Indeterminacy as to the
parties to be “directed”
Foundation
of the petition rested on the question as to who was to be “directed” to frame
the guideline and for whom the “guideline” is to be framed. Relying on Ministry of Ministry
of Justice vs. Md. Idrisur Rahman reported in 7 LG (2010) AD 17, the petitioner argued, and the court agreed, that only the
Chief Justice reserves the right to initiate an appointment process in the
highest court and government may only suggest suitable names to the Chief Justice
(p. 7). Chief Justice would propose candidates to the President and
President would appoint therefrom. President however is constitutionally
required to receive the Prime Minister’s advice. Hence, Dr Kamal Hossain claims
that the process is actually the reverse. The appointment is still being
initiated by the executive and the Chief Justice is consulted on the basis of
list of candidates provided by the executive (p. 22). Whatever be the process,
theoretically it remains unclear who is to be “guided” on the selection
criteria – President, Prime Minister or the Chief Justice? Interestingly, the
petitioner filed the writ against all – President (through the Ministry of
Law), Prime Minister (through the Principal Secretary and Cabinet Secretary)
and Chief Justice (through the Registrar General of the Supreme Court). More
interestingly, none of them appeared to contest the writ (!) The petitioner
however, kept arguing that had there been some definite guidelines for the
Chief Justice in initiating the process and government in suggesting names it
would have been better (p. 7).
Bulk
of the amicus curies, Attorney General and even the Court agreed that
law making responsibility in this regard rests with the parliament as per
Article 95(2)(c) of the Constitution and the judiciary is not in a position to issue
mandamus to the parliament (p. 32).

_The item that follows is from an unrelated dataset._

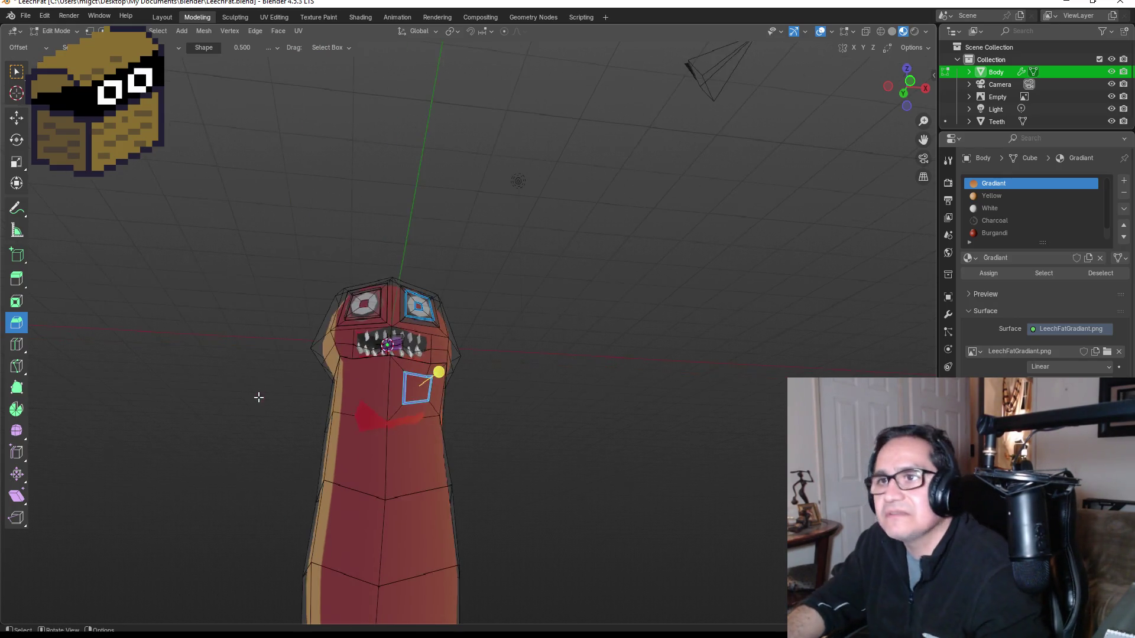
pyautogui.press('KP_1')
pyautogui.scroll(7, 355, 340)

Also, in absence of any express delegation
of the law making authority from the parliament to the executive, the
government also is not in a place to frame the guideline sought (p. 30). Then
who else is to be directed? The Chief Justice? The Court however was convinced
that such an attempt would “undermine” the power of the Chief Justice (p. 40).
A Curious Ending
The Court therefore “disposed of” the
“misconceived” writ petition (p. 44) against the political executive. Yet it ended
up in “suggesting” some “eligibility criteria” to the honorable Chief Justice –
at least one of which has political implication and almost all of which are
less likely to have any practical impact on the ground. That’s where we may
think judicial activism turns into a judicial adventurism.